Search the listing below for the line containing "[296,272,320,284] help ->". From there through the line containing "[328,368,449,380] have ideas", transcribe every line exactly, both ends included.

DATA FOR PROCESSING START

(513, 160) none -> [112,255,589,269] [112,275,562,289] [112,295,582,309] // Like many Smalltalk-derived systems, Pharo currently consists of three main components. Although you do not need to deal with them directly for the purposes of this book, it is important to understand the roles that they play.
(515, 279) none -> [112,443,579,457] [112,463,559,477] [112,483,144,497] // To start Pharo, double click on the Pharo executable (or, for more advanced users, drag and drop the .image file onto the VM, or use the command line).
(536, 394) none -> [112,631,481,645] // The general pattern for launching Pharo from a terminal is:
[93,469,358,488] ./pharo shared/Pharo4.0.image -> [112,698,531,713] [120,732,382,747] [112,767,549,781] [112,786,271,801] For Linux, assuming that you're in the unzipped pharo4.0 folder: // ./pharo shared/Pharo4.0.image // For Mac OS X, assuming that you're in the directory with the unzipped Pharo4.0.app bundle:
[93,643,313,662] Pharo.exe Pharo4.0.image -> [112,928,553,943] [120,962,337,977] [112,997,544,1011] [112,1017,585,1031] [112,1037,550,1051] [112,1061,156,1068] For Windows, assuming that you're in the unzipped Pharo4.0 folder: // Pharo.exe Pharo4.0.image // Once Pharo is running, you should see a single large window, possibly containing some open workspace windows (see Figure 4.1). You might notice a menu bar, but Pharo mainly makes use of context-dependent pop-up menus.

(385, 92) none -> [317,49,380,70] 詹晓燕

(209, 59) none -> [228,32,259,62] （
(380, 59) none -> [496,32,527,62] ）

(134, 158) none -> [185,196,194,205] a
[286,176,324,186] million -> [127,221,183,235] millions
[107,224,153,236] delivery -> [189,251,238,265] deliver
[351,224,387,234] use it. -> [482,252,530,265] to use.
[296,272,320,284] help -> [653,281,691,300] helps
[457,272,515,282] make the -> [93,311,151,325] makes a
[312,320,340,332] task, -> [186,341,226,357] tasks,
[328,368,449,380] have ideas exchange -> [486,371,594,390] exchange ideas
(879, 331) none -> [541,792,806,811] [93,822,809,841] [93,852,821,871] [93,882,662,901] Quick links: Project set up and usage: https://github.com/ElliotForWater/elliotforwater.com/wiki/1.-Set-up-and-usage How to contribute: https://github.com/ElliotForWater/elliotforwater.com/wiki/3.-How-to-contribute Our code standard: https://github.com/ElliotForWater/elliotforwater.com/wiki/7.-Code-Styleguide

DATA FOR PROCESSING END

#### SOLUTION
[296,272,320,284] help -> [653,281,691,300] helps
[457,272,515,282] make the -> [93,311,151,325] makes a
[312,320,340,332] task, -> [186,341,226,357] tasks,
[328,368,449,380] have ideas exchange -> [486,371,594,390] exchange ideas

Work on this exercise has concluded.